§ **What is required**:
Below are some records; work out how many of their lines contain "съедобными" and give the number only.

§ **Entries taken from a collection**:
>>>>>
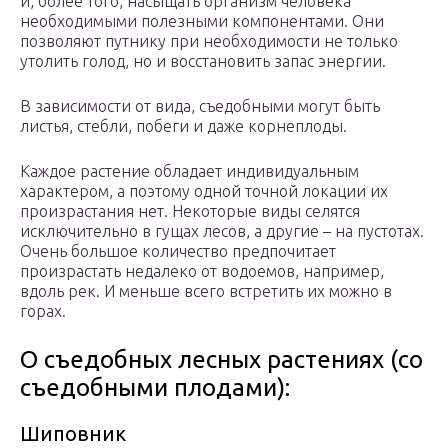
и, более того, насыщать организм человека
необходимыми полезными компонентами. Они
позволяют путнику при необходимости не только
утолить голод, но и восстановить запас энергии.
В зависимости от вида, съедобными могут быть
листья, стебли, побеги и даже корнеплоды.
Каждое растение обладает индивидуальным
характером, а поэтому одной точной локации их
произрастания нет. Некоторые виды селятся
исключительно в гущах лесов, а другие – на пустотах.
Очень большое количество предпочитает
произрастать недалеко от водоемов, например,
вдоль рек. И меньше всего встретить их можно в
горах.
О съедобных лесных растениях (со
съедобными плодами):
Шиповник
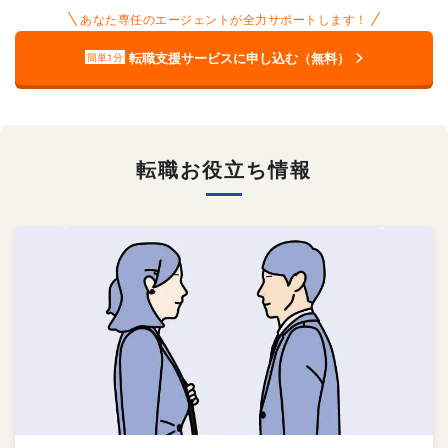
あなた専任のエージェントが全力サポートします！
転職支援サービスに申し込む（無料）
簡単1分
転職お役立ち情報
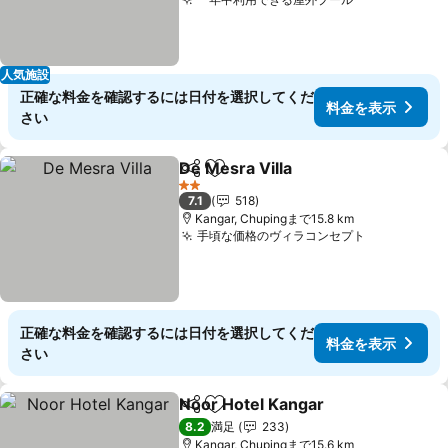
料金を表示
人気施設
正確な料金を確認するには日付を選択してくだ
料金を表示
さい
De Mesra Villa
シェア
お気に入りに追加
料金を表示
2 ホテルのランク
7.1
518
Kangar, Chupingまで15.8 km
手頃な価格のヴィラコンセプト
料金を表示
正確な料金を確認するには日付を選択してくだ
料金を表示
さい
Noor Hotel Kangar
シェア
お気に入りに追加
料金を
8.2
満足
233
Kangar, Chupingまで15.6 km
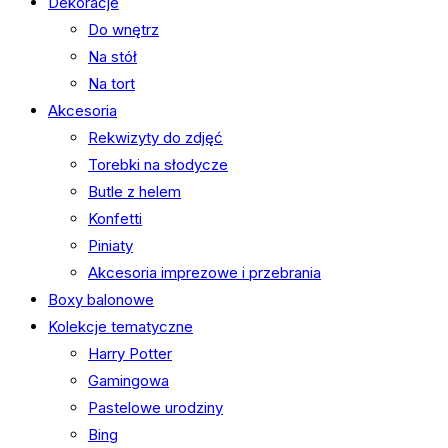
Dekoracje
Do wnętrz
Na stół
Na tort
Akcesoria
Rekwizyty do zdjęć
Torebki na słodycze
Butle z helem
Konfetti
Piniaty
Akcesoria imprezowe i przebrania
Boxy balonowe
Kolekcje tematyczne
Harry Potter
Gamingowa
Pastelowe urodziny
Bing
<<<<<
§ **Task result**:
2